_Your objective:_ Go to the line in the entries below that holds "left front paw: (732, 798)" and repeat exactly from there through the line that holds "left back paw: (439, 837)", inclusive.
══════════
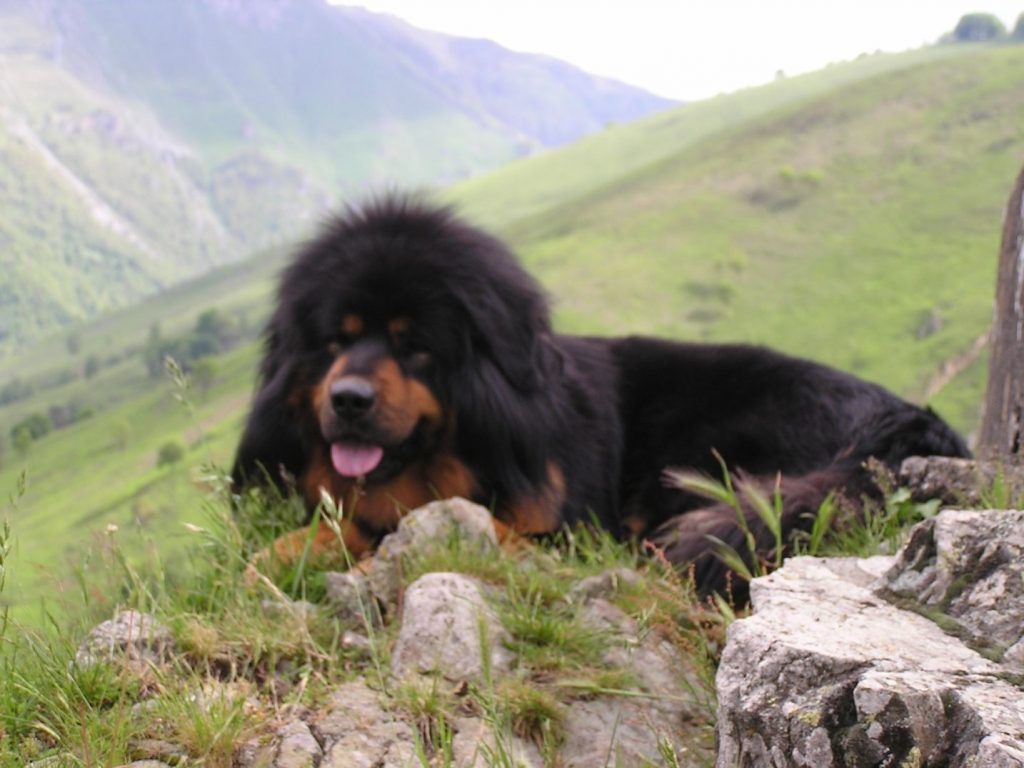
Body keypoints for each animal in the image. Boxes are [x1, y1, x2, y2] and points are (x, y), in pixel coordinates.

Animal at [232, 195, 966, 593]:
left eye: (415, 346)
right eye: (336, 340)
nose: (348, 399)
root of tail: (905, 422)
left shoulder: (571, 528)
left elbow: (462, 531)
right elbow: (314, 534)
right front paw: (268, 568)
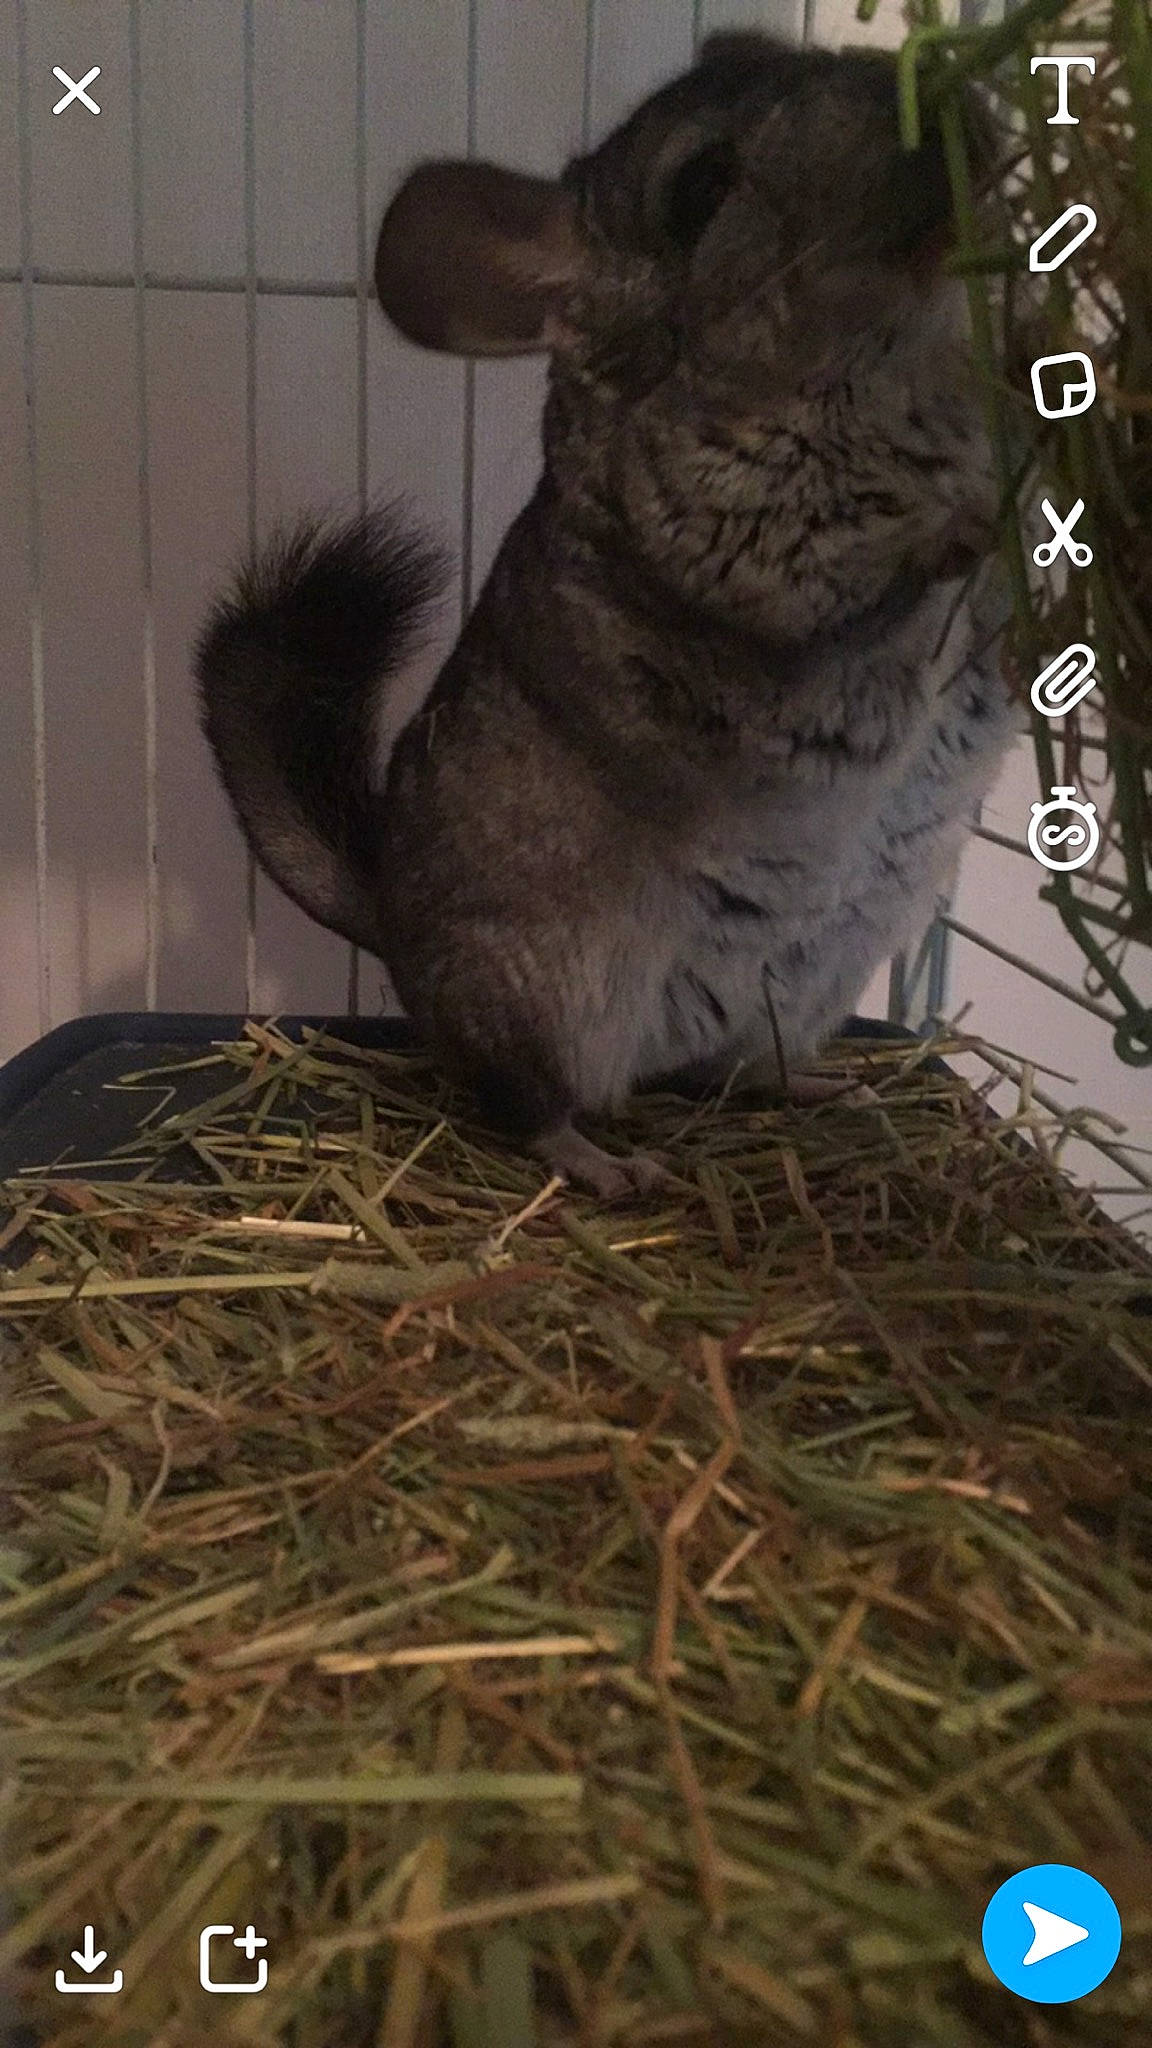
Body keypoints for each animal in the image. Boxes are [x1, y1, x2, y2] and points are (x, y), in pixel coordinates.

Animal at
══════════
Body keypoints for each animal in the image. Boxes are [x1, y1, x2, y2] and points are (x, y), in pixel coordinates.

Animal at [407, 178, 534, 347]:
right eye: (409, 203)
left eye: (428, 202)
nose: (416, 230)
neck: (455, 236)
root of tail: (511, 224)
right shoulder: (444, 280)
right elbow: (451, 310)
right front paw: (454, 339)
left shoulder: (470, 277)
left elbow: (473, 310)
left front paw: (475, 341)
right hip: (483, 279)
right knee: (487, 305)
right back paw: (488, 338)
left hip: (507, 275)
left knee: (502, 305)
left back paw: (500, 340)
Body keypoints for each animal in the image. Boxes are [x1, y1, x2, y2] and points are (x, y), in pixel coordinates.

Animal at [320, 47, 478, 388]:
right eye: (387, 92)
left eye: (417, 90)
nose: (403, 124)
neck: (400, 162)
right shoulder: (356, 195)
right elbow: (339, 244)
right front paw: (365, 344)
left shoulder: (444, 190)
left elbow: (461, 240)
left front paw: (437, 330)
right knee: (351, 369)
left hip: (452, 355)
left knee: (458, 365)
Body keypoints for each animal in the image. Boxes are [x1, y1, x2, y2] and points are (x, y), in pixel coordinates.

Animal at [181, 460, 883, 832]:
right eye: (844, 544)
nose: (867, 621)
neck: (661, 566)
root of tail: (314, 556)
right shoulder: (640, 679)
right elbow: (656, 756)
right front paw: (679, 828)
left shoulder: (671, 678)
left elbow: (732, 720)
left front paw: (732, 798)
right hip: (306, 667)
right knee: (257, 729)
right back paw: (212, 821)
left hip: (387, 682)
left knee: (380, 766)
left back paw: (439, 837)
══════════
_Exercise solution:_
left front paw: (732, 798)
right hip: (306, 667)
right knee: (257, 729)
right back paw: (212, 821)
left hip: (387, 682)
left knee: (380, 766)
left back paw: (439, 837)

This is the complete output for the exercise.